▶ PROVIDED INFORMATION
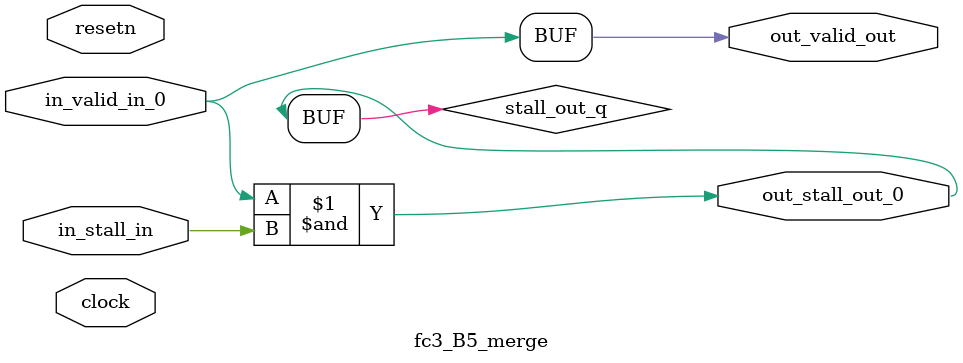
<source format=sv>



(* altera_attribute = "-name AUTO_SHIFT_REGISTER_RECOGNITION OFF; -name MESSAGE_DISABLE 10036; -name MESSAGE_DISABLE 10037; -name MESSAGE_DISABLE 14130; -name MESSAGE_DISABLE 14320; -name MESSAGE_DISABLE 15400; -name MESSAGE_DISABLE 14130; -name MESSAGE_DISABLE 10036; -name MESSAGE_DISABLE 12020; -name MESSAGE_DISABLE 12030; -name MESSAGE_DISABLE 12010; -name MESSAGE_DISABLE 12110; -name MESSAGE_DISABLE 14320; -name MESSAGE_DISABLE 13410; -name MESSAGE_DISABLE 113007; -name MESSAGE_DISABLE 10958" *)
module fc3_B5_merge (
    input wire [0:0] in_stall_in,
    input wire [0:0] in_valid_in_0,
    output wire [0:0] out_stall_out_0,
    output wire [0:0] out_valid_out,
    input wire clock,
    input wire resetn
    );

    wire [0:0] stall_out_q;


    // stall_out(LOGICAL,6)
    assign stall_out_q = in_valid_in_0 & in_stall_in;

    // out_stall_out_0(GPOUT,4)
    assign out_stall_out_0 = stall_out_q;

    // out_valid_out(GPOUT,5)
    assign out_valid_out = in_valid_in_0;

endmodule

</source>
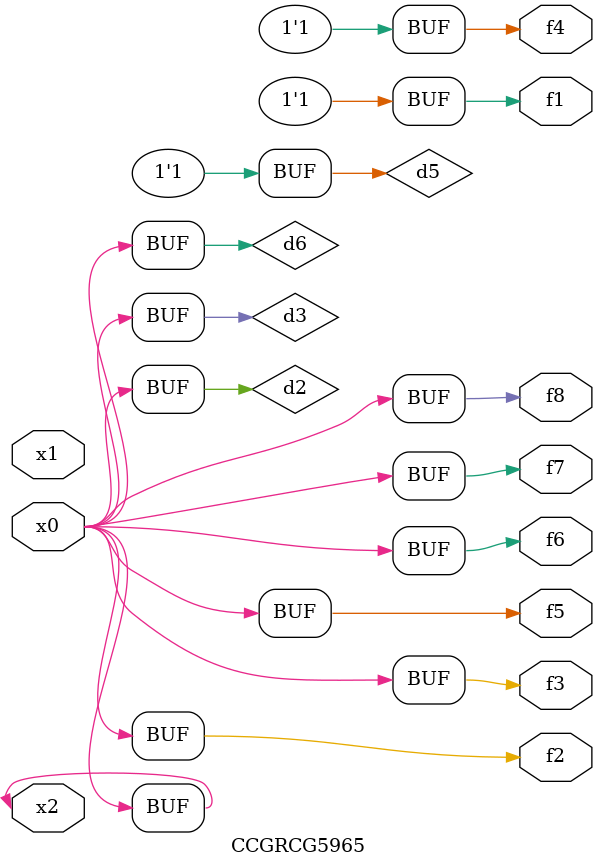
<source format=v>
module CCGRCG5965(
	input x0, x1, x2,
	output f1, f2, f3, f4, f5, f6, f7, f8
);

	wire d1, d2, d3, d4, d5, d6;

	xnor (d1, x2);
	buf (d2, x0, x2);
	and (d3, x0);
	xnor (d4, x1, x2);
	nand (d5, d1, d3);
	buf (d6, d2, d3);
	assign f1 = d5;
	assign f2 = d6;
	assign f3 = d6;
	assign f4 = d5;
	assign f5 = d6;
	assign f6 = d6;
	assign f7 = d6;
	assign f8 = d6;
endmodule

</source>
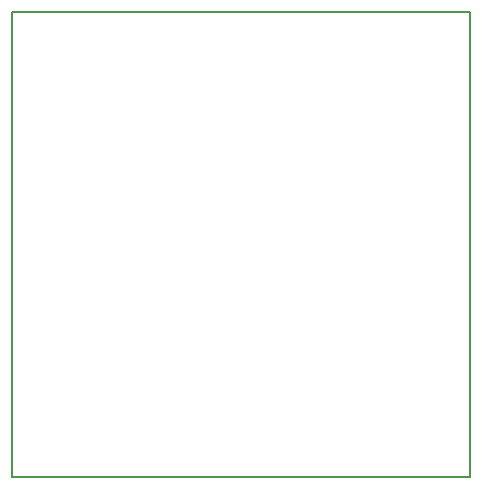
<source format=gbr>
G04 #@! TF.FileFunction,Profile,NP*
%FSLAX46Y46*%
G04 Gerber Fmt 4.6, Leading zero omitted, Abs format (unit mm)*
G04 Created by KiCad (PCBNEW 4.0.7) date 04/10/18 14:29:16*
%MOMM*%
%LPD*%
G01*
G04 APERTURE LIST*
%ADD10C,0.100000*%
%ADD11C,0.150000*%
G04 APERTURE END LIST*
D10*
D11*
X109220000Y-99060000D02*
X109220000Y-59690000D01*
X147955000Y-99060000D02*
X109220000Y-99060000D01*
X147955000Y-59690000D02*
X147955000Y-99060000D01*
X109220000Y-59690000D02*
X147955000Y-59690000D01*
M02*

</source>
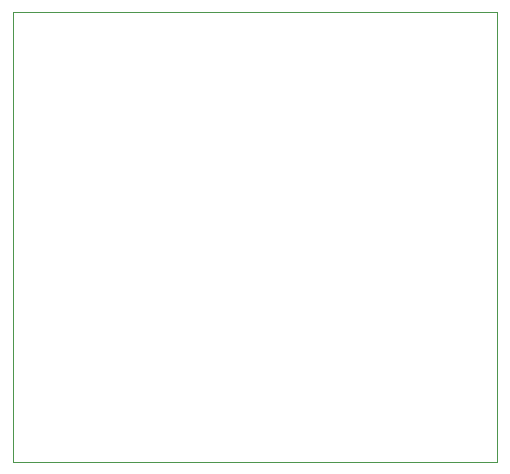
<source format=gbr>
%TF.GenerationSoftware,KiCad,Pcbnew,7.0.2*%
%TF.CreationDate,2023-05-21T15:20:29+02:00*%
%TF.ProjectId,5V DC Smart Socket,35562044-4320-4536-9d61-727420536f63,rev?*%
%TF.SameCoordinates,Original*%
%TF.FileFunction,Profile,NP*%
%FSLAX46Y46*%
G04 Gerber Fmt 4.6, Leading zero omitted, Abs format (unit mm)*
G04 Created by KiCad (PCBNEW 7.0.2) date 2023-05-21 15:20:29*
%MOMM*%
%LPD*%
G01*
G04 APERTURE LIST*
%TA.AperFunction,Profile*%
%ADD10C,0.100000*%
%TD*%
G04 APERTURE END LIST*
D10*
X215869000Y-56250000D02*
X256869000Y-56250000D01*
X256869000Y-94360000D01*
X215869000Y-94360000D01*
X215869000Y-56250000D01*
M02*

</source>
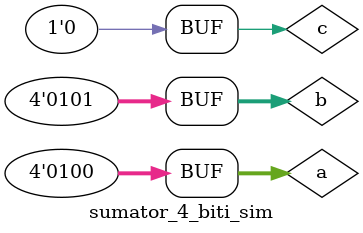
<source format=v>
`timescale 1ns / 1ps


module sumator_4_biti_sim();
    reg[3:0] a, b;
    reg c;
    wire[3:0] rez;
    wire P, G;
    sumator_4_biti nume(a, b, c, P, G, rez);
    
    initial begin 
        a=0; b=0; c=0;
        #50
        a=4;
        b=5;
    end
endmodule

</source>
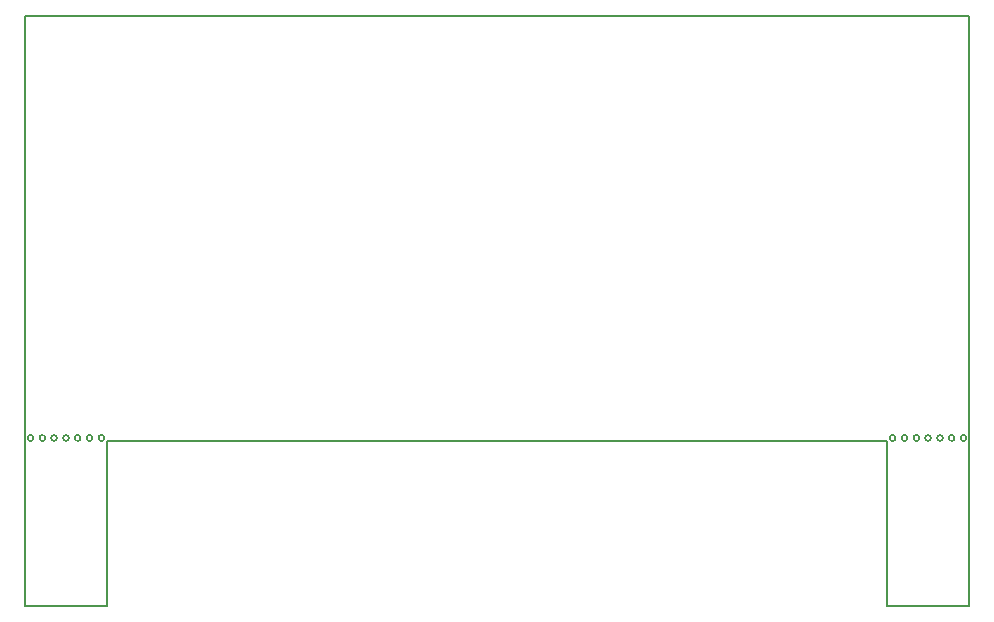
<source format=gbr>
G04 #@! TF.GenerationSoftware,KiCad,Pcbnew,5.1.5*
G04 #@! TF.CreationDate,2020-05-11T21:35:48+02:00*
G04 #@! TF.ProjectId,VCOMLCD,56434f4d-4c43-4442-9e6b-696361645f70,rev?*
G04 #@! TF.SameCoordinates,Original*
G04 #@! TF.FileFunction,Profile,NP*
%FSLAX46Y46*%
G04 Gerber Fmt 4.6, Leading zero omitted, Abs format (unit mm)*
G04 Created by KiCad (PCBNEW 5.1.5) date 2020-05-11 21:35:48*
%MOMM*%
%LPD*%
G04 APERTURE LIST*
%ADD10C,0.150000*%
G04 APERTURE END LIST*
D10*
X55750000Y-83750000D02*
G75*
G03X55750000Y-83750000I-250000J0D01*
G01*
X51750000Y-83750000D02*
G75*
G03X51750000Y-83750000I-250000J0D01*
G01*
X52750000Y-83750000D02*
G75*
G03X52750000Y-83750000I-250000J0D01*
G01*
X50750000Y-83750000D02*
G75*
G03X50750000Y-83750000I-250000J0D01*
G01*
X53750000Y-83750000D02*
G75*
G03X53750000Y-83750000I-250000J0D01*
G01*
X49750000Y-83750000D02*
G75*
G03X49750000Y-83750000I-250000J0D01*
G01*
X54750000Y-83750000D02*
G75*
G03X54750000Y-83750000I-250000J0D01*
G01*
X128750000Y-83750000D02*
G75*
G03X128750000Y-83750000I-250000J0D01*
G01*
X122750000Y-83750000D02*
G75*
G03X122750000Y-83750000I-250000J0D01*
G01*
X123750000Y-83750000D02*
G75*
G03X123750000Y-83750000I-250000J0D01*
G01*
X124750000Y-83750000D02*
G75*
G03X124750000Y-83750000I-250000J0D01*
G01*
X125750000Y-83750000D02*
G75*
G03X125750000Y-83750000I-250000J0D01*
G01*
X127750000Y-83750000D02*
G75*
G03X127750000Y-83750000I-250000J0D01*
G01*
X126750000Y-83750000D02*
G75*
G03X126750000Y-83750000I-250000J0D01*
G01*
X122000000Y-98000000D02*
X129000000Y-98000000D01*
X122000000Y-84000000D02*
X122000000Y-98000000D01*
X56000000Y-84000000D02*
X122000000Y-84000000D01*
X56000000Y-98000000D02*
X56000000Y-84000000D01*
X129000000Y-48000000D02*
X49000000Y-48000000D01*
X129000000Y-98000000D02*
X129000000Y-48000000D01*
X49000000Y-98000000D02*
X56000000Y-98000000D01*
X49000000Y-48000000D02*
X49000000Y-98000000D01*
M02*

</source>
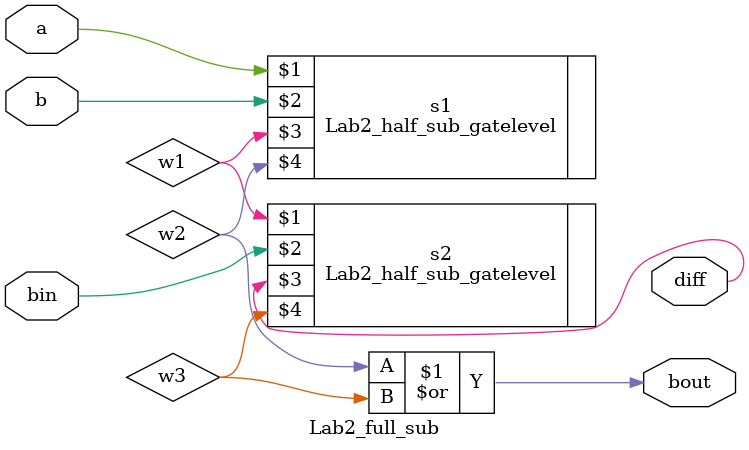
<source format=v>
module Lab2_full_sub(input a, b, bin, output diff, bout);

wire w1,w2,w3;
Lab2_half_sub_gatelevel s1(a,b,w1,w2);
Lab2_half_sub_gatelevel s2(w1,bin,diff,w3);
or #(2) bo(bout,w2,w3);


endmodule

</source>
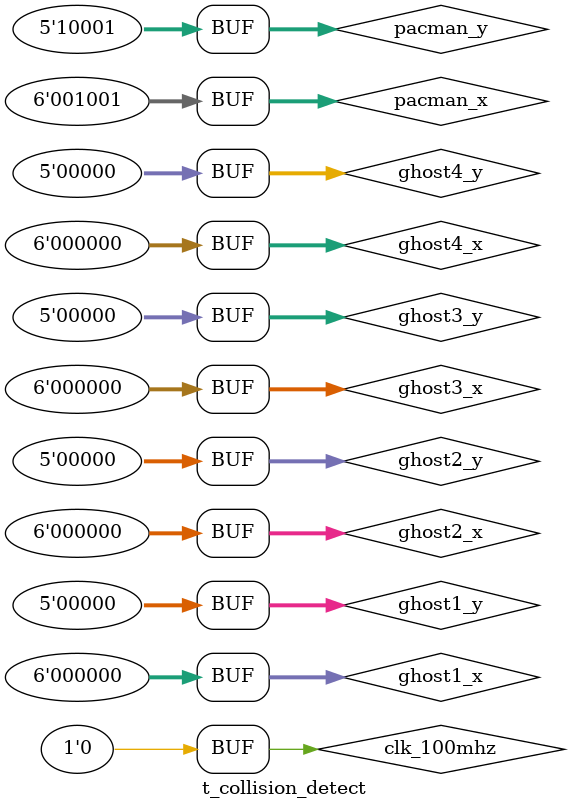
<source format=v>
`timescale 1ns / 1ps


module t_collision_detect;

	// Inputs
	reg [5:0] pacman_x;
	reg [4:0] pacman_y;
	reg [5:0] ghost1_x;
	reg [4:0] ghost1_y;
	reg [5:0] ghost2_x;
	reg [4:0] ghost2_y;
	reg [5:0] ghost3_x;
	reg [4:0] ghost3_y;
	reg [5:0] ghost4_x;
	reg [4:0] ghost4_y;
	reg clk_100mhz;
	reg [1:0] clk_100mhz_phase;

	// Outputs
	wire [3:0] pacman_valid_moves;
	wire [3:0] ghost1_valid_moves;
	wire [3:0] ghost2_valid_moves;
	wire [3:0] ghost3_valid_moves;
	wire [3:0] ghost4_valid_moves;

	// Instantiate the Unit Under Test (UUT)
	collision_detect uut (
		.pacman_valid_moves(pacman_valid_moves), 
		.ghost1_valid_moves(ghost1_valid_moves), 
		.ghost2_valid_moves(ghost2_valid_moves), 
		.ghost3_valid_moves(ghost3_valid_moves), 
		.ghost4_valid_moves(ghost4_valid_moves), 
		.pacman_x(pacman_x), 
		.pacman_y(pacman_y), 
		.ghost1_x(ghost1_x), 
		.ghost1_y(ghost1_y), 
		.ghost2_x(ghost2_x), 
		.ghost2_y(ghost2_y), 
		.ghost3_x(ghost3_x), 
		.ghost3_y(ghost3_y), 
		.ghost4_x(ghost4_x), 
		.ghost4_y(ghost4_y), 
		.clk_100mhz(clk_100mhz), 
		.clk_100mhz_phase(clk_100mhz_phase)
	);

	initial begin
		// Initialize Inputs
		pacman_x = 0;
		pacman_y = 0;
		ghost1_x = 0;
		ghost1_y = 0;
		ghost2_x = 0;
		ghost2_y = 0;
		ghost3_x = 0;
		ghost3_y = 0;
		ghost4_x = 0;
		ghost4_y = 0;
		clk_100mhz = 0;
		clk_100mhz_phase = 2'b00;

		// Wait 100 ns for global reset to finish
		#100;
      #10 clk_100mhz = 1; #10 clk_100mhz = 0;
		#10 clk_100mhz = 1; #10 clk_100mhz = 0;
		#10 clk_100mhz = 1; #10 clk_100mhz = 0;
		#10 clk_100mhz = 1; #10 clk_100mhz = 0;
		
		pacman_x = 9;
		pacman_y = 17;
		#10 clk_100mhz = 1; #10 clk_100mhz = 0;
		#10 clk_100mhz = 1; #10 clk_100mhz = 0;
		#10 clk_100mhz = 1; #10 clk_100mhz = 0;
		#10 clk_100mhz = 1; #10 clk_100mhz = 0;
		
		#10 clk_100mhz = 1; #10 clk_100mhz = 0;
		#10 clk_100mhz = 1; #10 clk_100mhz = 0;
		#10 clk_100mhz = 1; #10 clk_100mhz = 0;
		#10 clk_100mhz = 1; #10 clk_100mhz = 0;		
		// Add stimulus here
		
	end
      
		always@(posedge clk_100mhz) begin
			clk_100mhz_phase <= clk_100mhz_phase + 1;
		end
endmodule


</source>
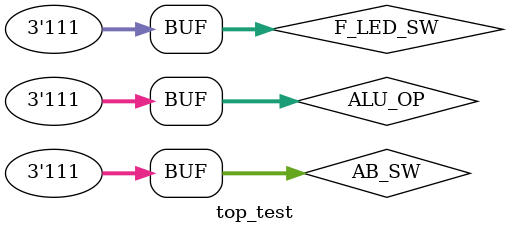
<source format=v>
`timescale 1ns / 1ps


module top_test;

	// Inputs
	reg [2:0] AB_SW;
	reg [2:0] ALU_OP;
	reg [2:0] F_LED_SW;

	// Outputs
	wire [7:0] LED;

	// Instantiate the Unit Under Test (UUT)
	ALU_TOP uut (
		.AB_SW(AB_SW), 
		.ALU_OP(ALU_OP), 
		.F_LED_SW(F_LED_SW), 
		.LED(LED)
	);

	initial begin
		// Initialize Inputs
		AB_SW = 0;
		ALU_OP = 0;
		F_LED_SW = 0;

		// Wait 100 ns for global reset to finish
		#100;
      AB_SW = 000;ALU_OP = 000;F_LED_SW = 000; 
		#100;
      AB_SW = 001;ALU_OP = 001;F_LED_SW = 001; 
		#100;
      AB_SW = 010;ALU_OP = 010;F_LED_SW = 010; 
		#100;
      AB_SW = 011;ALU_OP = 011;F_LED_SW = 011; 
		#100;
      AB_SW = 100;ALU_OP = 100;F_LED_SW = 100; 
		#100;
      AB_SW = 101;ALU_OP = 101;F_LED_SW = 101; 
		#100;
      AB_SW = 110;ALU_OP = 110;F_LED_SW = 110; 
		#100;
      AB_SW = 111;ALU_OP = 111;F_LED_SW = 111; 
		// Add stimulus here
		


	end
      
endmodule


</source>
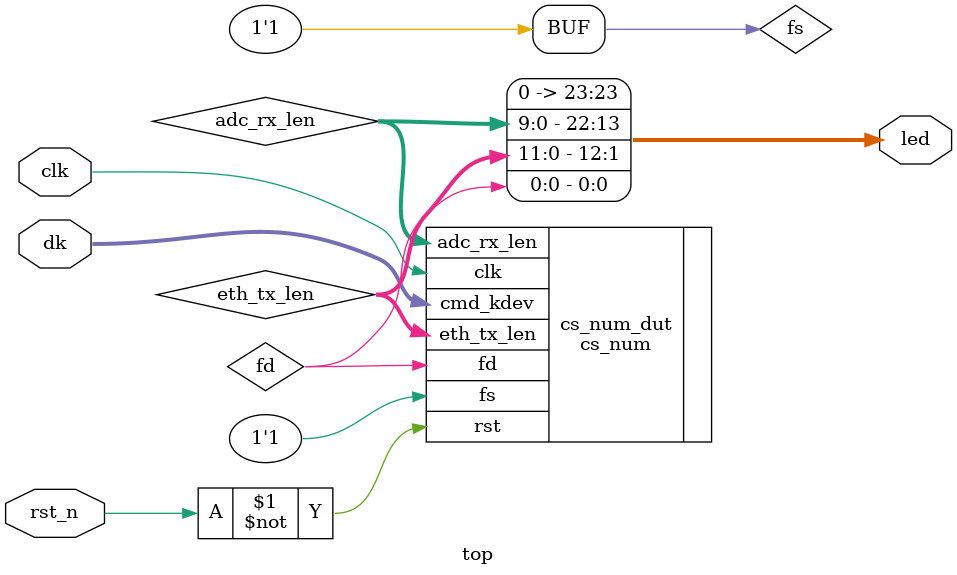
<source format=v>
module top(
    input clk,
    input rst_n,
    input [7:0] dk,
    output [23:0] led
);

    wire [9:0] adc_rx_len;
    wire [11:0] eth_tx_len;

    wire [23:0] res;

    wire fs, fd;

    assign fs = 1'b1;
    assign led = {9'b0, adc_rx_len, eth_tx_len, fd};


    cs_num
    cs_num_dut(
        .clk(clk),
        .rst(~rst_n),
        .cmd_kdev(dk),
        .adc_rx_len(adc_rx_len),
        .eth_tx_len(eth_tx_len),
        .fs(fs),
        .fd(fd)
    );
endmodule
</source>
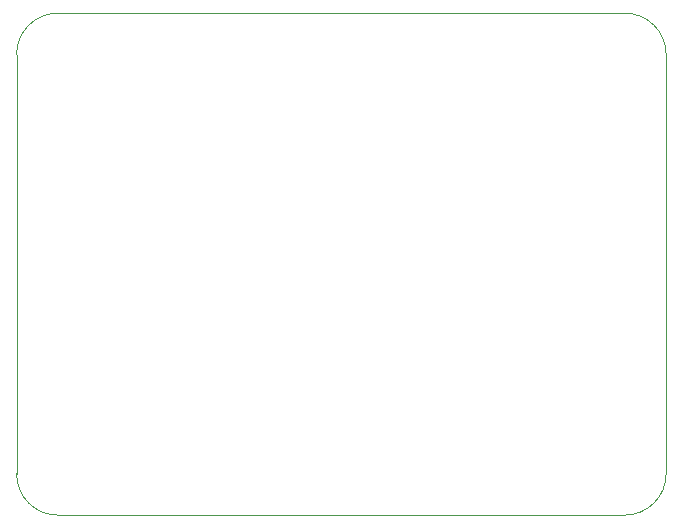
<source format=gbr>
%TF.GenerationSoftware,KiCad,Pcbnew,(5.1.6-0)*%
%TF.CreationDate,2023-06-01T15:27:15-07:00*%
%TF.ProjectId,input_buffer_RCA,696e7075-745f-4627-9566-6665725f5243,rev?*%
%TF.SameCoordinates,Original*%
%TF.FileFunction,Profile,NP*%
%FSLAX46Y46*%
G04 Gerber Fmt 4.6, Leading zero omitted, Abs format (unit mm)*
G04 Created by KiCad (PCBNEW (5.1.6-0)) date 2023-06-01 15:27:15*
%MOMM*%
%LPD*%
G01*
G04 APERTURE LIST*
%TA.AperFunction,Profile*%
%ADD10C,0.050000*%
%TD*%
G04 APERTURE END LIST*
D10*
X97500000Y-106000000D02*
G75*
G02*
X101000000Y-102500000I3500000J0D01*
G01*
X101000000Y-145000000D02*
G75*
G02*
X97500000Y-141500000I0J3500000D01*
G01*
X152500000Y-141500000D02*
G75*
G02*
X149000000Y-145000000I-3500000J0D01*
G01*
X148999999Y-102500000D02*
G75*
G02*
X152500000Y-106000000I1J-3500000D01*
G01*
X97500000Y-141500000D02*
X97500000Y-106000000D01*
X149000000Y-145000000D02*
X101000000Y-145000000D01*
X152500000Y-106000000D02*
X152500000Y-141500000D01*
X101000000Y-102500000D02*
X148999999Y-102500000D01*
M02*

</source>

▶ THE PROBLEM
Pick out and copy the lines of the entries that hold the string "diff".

▶ REPLY
module Lab2_full_sub(input a, b, bin, output diff, bout);
Lab2_half_sub_gatelevel s2(w1,bin,diff,w3);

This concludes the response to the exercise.